Un défi trop difficile

Un défi trop difficile - Lloyd Cox

Même si j’avais été bien entraîné, la compétition d’amateurs de course à pied fut difficile à terminer. J’avais été informé de cette course par Gilles et Pascal, deux amis avec qui je corresponds par mon réseau social. J’avais été informé, par l’un d’eux, de la possibilité d’avoir une Location salle événement entreprise Montréal. J’avais aussi vu qu’un lien avait été mis sur le fil de discussion de Gilles. Il amenait sur un site pour s’inscrire à cet événement. J’ai vu que les trajets étaient un peu longs, et j’ai estimé à une heure, environ, le temps que je mettrais pour terminer le parcours. C’était une estimation haute, je le savais, car je suis capable de courir vite, et je savais que la longueur du parcours me demanderait au maximum ce temps. J’ai donc pris mes espadrilles, mon survêtement, mes oreillettes et mon téléphone cellulaire.

Quand j’ai commencé à courir, j’ai senti que je n’étais pas dans ma plus grande forme. Pendant la semaine, j’avais eu quelques difficultés à dormir, et mon énergie avait été dispersée, pendant les journées, dans mes obligations personnelles et professionnelles. J’avais dû m’absenter pendant deux jours, et je n’avais pas été bien accueilli dans un hôtel. Cela m’avait empêché de me reposer correctement. J’étais si fatigué, le matin en me levant, que je ne parvenais pas à terminer la journée sans un stress évident. Je m’étais pourtant préparé à courir sur ce parcours. Le mardi, avant de débuter la course, je suis allé m’entraîner, et j’ai fait un bon temps, moins de quarante-cinq minutes. J’étais satisfait et je pensais que je serais au moins aussi bon le jour de l’événement. Malheureusement, rien ne s’est déroulé comme prévu. 
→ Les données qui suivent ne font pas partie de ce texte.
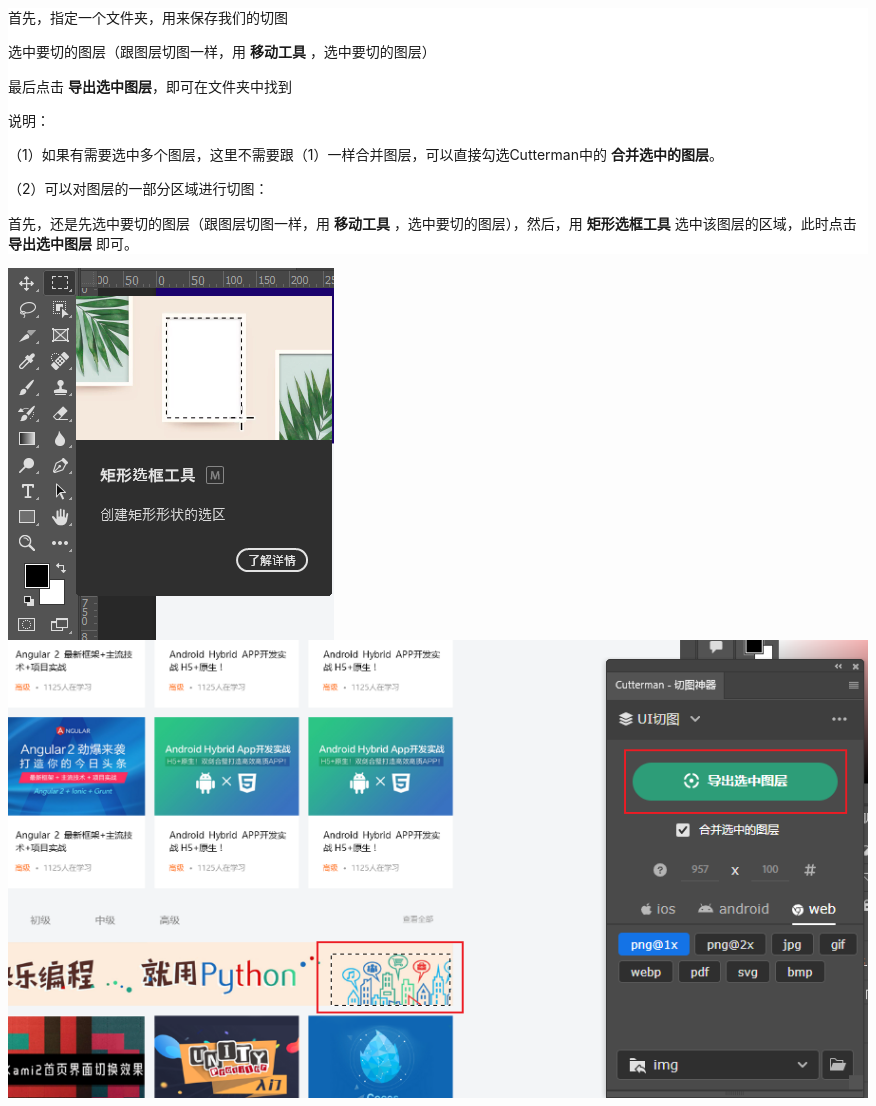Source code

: 首先，指定一个文件夹，用来保存我们的切图

选中要切的图层（跟图层切图一样，用 **移动工具** ，选中要切的图层）

最后点击 **导出选中图层**，即可在文件夹中找到

说明：

（1）如果有需要选中多个图层，这里不需要跟（1）一样合并图层，可以直接勾选Cutterman中的 **合并选中的图层**。

（2）可以对图层的一部分区域进行切图：

首先，还是先选中要切的图层（跟图层切图一样，用 **移动工具** ，选中要切的图层），然后，用 **矩形选框工具** 选中该图层的区域，此时点击 **导出选中图层** 即可。

<img src="note1.assets/image-20230606165551664.png" alt="image-20230606165551664" style="zoom:100%;float:left" />

<img src="note1.assets/image-20230606170418360.png" alt="image-20230606170418360" style="zoom:100%;float:left" />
Tout d’abord, la pluie fine s’est installée durablement, et au départ, vers dix heures du matin, elle commençait à être plus forte. J’avais un coupe-vent et je savais que cette humidité ne m’empêcherait pas de courir. J’ai l’habitude des conditions extrêmes, et je suis même heureux de me confronter aux éléments. Ce fut dans cette optique que j’ai commencé mes foulées. Par contre, après une demi-heure, j’étais essoufflé et mes jambes me faisaient souffrir. J’ai été très sollicité et je ne me sentais pas bien, j’avais une baisse de forme incroyable. J’ai pu terminer, au bout d’une heure et quinze minutes, mais je ne recommencerai plus ce genre de challenge, car je n’avais pas été assez bien préparé à l’affronter.